On ne connaît jamais un peintre. Un principe d’incertitude nous oblige chaque fois à le redécouvrir, qui n’est pas seulement lié à la succession des époques et à l’accumulation des savoirs. Sandro Botticelli (1445–1510) en fournit un bel exemple. Après la gloire initiale sont venus les siècles d’oubli, oblitéré qu’il était par d’autres géants, Léonard de Vinci, Michel-Ange et Raphaël au premier chef. Néanmoins, la recherche savante s’est efforcée de satisfaire l’enthousiasme du public moderne qui le tient désormais au rang incontesté des artistes les plus fascinants.

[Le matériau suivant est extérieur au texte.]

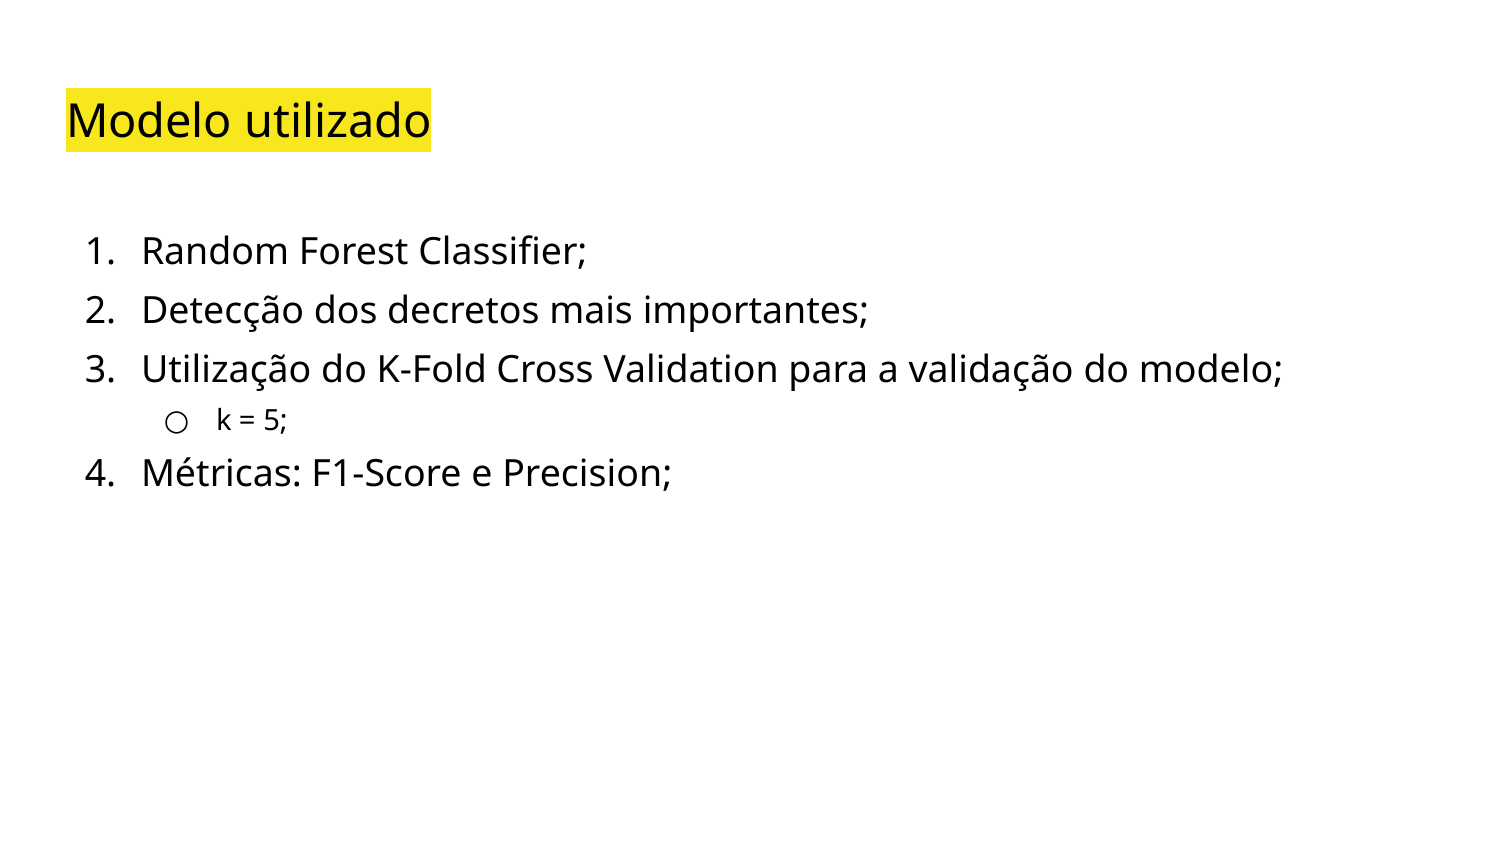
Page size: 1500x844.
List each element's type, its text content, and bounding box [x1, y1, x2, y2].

list Random Forest Classifier; Detecção dos decretos mais importantes; Utilização do K-Fold Cross Validation para a validação do modelo; k = 5; Métricas: F1-Score e Precision; [51, 202, 1449, 750]
title Modelo utilizado [51, 72, 1449, 167]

Il n’est qu’à voir la profusion des reproductions du Printemps et de la Naissance de Vénus (vers 1482 et 1485, Galerie des Offices, Florence, ill. ci-dessous) qui envahissent la Toile, comme le prix à peu près sans limite de ses rares enchères.

Ce sont une demi-douzaine d’expositions majeures qui au XXe siècle ont contribué à sa redécouverte progressive, la dernière en date en France étant la mémorable rétrospective de Daniel Arasse, au musée du Luxembourg, il y a près de vingt ans. Était donc bienvenue la nouvelle exposition de Pierre Curie, conservateur du musée Jacquemart-André, et Ana Debenedetti, ancienne conservatrice au Victoria & Albert Museum de Londres, aujourd’hui responsable des expositions de Culturespaces, entreprise gestionnaire du musée. Elle adopte un angle délibérément pédagogique tout en faisant la part belle aux chefs-d’œuvre emblématiques ayant pu être transportés.